Bundesliga: Eintracht-Vorstand Hellmann entschuldigt sich für Hetzplakat

Eintracht Frankfurts Axel Hellmann hat sich am Montagmorgen für das Hetzplakat einiger Fans des Fußball-Bundesligisten beim Polizeipräsidenten der Mainmetropole entschuldigt.

Eintracht Frankfurts Axel Hellmann hat sich am Montagmorgen für das Hetzplakat einiger Fans des Fußball-Bundesligisten beim Polizeipräsidenten der Mainmetropole entschuldigt.

Der Kontrollausschuss leitete am Montag ein Ermittlungsverfahren ein, die Hessen müssen zeitnah eine schriftliche Stellungnahme abgeben. Im Anschluss wird über einen möglichen Strafantrag entschieden.

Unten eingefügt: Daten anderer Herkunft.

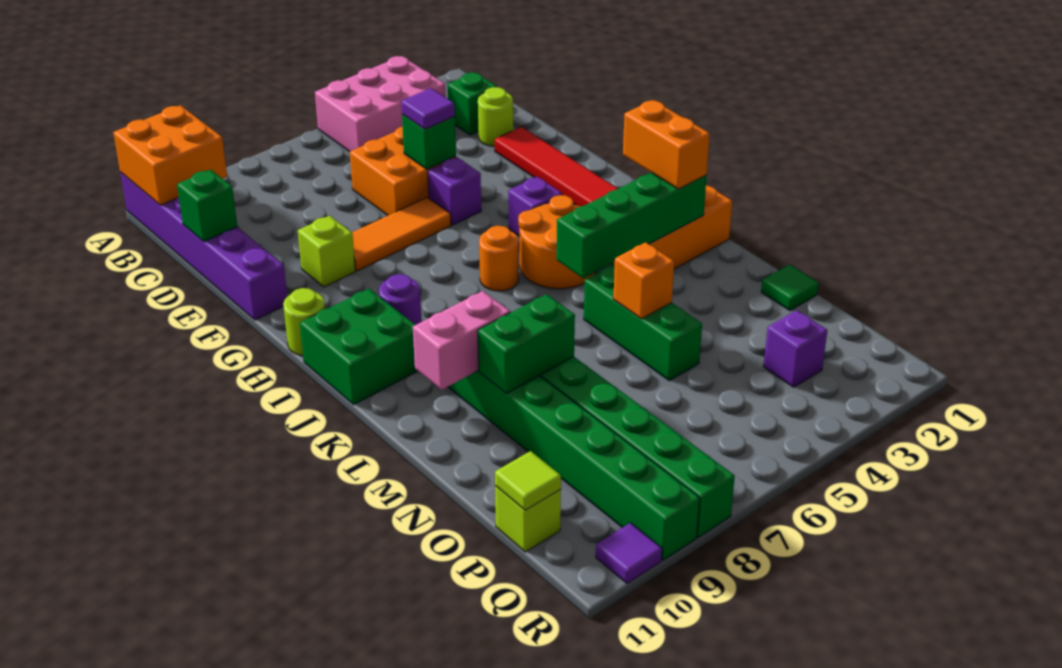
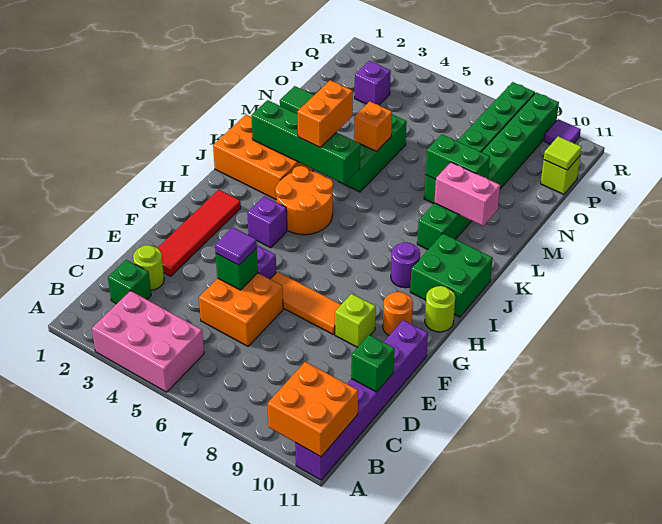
orange 1x1 round brick [479,226,519,291] -> orange 1x1 round brick moved to [383,292,413,335]
orange 1x2 brick [623,100,710,189] -> orange 1x2 brick moved to [297,80,353,147]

Die für das Banner verantwortlichen Anhänger "werden neben den strafrechtlichen Konsequenzen seitens der Polizei mit Stadionverboten seitens der Eintracht rechnen müssen", teilte ein Sprecher der Hessen dem SID mit. Polizeipräsident Gerhard Bereswill habe die Entschuldigung angenommen.

"Die bislang sehr gute partnerschaftliche Verbindung zwischen Eintracht Frankfurt und der Polizei wird auch weiterhin so konstruktiv und vertrauensvoll fortgeführt werden können", sagte der Eintracht-Sprecher.

Das Plakat ("Für jedes Stadionverbot...Bulle Tod!") war während des 3:1-Siegs der Frankfurter gegen den FC Augsburg in der Fankurve aufgehängt worden. Der Kontrollausschuss des DFB leitete daraufhin am Montag ein Ermittlungsverfahren ein, die Hessen müssen zeitnah eine schriftliche Stellungnahme abgeben. Im Anschluss wird über einen möglichen Strafantrag entschieden. Zuletzt hatte die Eintracht mehrere Stadionverbote gegen randalierende Fans ausgesprochen.

Die Gewerkschaft der Polizei (GdP) reagierte mit Empörung auf die Entgleisung der Ultras und forderte strafrechtliche Folgen für die betreffenden Personen. "Auch wir erwarten Konsequenzen, die der Frankfurter Vorstand bereits angekündigt hat. Wir gehen davon aus, dass die Staatsanwaltschaft aktiv wird", sagte der GdP-Bundesvorsitzende Oliver Malchow, der die Entschuldigung des Vereins begrüßte.